**WHAT YOU HAVE TO DO**
Copy every line of text from the records below word for word, leaving out the pictures.

Stored data entries:
--- --- ---
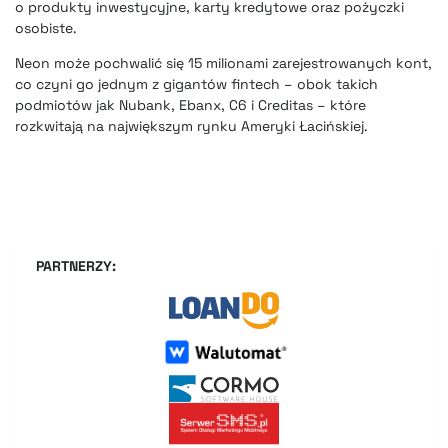
o produkty inwestycyjne, karty kredytowe oraz pożyczki
osobiste.
Neon może pochwalić się 15 milionami zarejestrowanych kont,
co czyni go jednym z gigantów
fintech
– obok takich
podmiotów jak Nubank, Ebanx, C6 i Creditas – które
rozkwitają na największym rynku Ameryki Łacińskiej.
PARTNERZY:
--- --- ---
**RESULT FOR THIS TASK**
o produkty inwestycyjne, karty kredytowe oraz pożyczki
osobiste.
Neon może pochwalić się 15 milionami zarejestrowanych kont,
co czyni go jednym z gigantów
fintech
– obok takich
podmiotów jak Nubank, Ebanx, C6 i Creditas – które
rozkwitają na największym rynku Ameryki Łacińskiej.
PARTNERZY:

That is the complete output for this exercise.